Over at the restaurant, Caitríona (who looks amazing) and
Vince are ordering dessert, and giving each other goo-goo eyes, and about five
minutes from going in the bathroom and doing it. She tells him what an amazing
man he is for forgiving her after her little misstep with Colm, and he shrugs
it off by saying we all make mistakes sometime. And speaking of mistakes, right
on cue Bobbi-Lee walks in with her guitar, and I do love it when the show has
her enter a scene just after someone has mentioned embarrassment, poor
decision-making, or the apocalypse. Caitríona fumes that the last thing she
wants is to listen to Bobbi-Lee’s noise all evening, especially since she’s
sure she’s still got the hots for Vince. Berni has planted herself at the bar
by now, and she starts giving Vince wild-eyed “get out of here!” hand signals and
throat-slashing gestures behind Caitríona’s back. Berni is such a priggish drudge
most of the time that I forget how funny Fionnuala Ní Fhlatharta is when she’s
given the chance. Vince suddenly remembers that he has projectile malaria and
needs to leave, but to his dismay, Caitríona proclaims that she’s not going to
let Bobbi-Lee ruin their night, and she is unanimous in that. Pádraig
introduces Bobbi-Lee as tonight’s special musical guest, disappointing those
guests who had misread the sign and were expecting Betty Boo, and she
introduces her first song as one she wrote about a man who turned out to be a
slug and a slimeball, which gives Vince instant diarrhea-face.

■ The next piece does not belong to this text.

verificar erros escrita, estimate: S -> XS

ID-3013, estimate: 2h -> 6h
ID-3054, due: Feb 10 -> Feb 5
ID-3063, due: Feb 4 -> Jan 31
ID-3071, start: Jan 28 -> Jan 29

At the pub, Tadhg discovers the lost cell phone that’s
fallen into his hands belongs to Pól, and then sees there’s a text from
“Caroline,” a.k.a. “Muireann,” a.k.a. Celine Dion, which seems as if it might
be important, but the subtitles don’t bother translating it for us, so I’m
going to assume it’s a promotional code for 50 cents off at Subway. He smiles
as he reads the text, and then grins to Frances that now he’s got Celine Dion
right where he wants her.
Back at the Grand Ole Opry, Bobbi-Lee is finishing up the
Vince song, and I have no idea what it’s about, but I’m very curious to know
what she found to rhyme with “Vince totally kissed me on the sofa while Caitríona
was out” in Irish. She tells the diners that it’s difficult to perform that
song because she wrote it about someone she thought was very special to her,
and Caitríona asks Vince, “She’s talking about you, isn’t she?”, which he
denies and then not-at-all-suspiciously jumps up from the table and heads for
the door. He and Caitríona freeze in shock and stupidity, however, as Bobbi-Lee
continues that he’s a musician who helped her with her songs, and that they
kissed, IN HIS APARTMENT, and I don’t know why I find that last bit so
hilarious, but I do. She explains that she thought he was a new start for her,
but that wasn’t the case. Caitríona is in shock, and narrates that now she
knows why he was so forgiving of her dalliance with Colm, and he tries to
explain that he was drunk, which gives her an excuse to throw a drink in his
face and storm out. Bobbi-Lee grins triumphantly, and Vince really needs to
learn to stay away from the town blondes, because if he thinks Caitríona and
Bobbi-Lee are trouble, wait till he gets tangled up with Geena Kennedy.
NEXT TIME: Strange “Peter and the Wolf”/carousel-type music
accompanies a montage of Geena being terrible in various ways in various
locations, such as throwing a cell phone at a baby at the top of Mount Everest,
and then Katy hisses to Pádraig that she’s going to kill her. “It’s the most
wonderful time of the year,” indeed!